» **DATASET CONTENT**:
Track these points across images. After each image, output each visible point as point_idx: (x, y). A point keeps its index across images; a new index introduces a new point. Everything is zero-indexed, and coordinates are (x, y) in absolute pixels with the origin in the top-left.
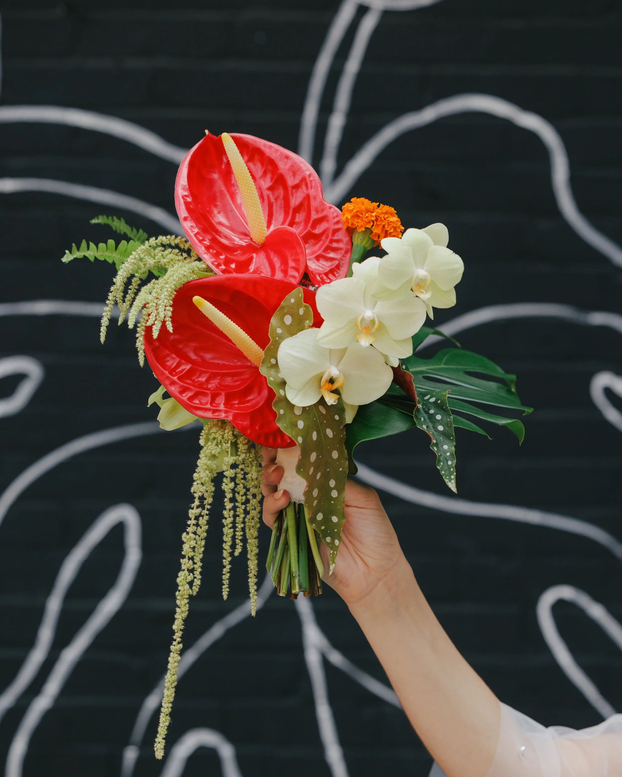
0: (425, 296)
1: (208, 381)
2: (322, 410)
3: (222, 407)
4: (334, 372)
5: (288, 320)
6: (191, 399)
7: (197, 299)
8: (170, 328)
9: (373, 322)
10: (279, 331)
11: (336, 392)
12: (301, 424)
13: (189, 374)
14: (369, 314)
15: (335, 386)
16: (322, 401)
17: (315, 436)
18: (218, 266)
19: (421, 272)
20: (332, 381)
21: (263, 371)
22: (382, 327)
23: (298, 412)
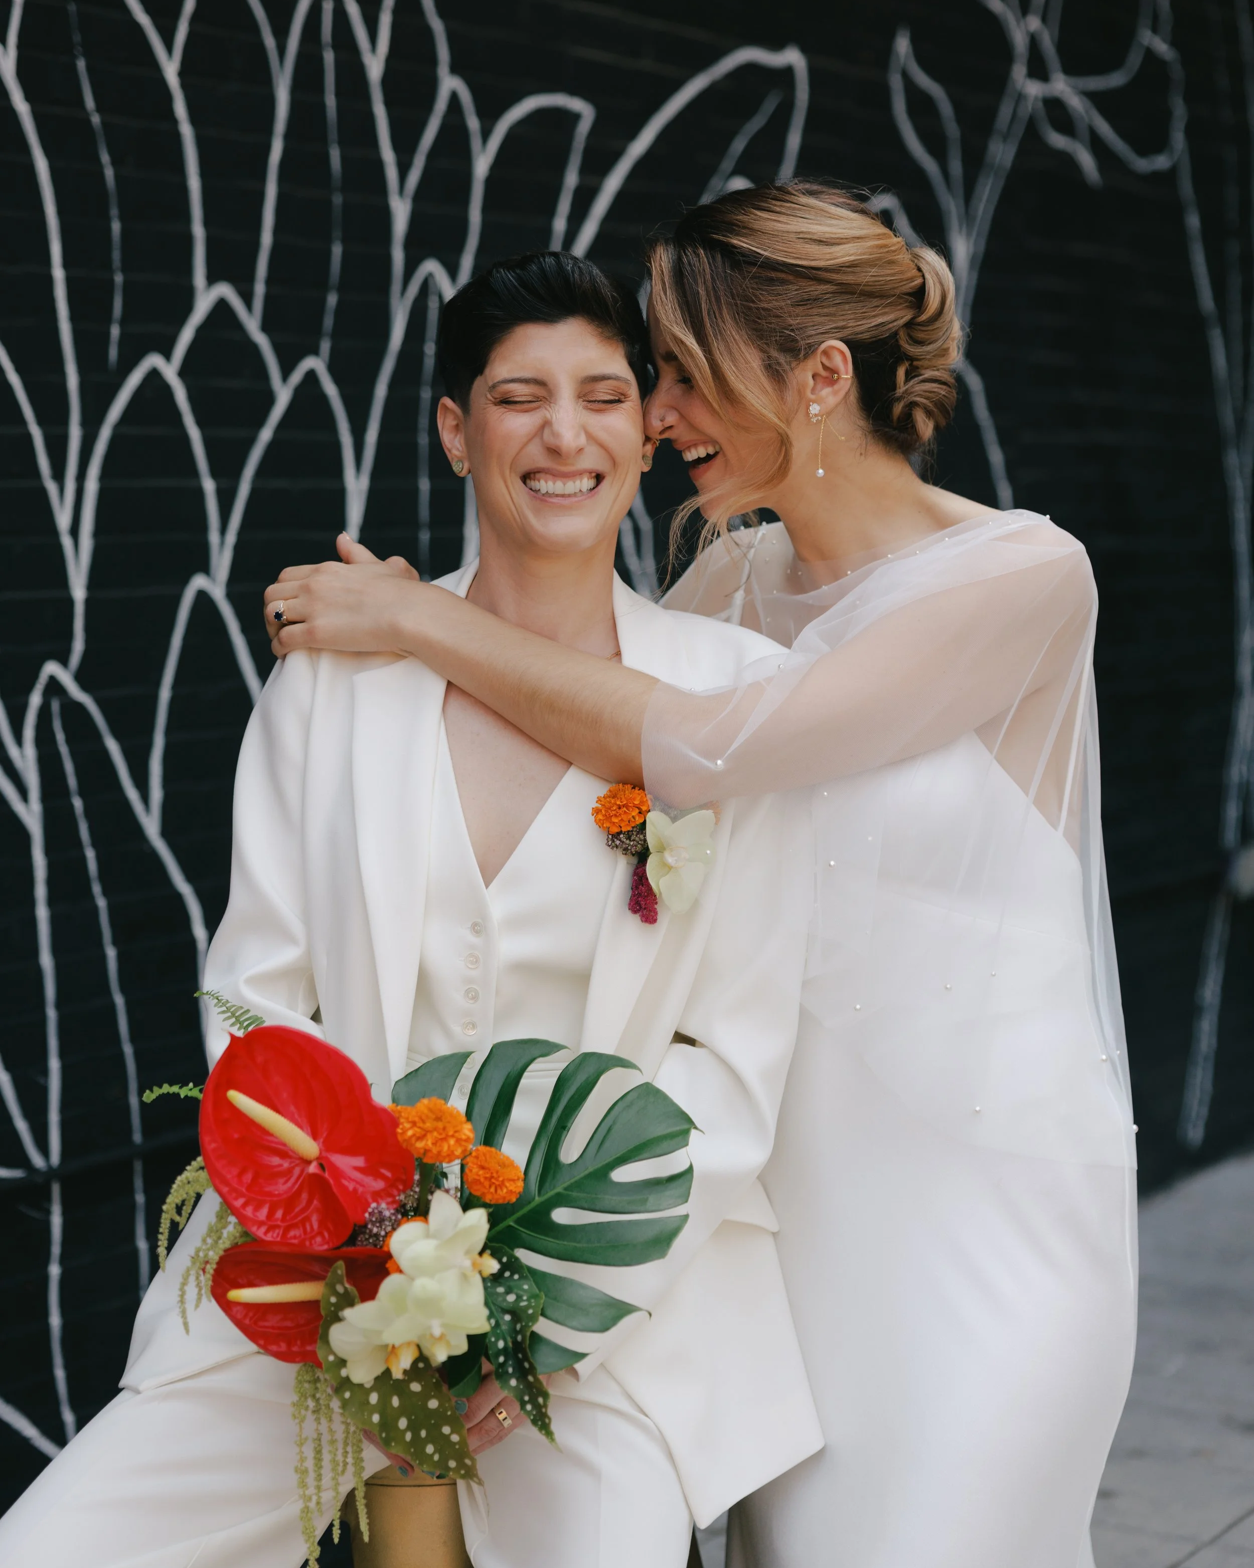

» **WHAT THIS TASK INVOLVES**: Omit the pictures and return exactly the lines from the line containing "4: (334, 372)" through the final line of the material above, both ends included.

» **RESULT BELOW**:
4: (334, 372)
5: (288, 320)
6: (191, 399)
7: (197, 299)
8: (170, 328)
9: (373, 322)
10: (279, 331)
11: (336, 392)
12: (301, 424)
13: (189, 374)
14: (369, 314)
15: (335, 386)
16: (322, 401)
17: (315, 436)
18: (218, 266)
19: (421, 272)
20: (332, 381)
21: (263, 371)
22: (382, 327)
23: (298, 412)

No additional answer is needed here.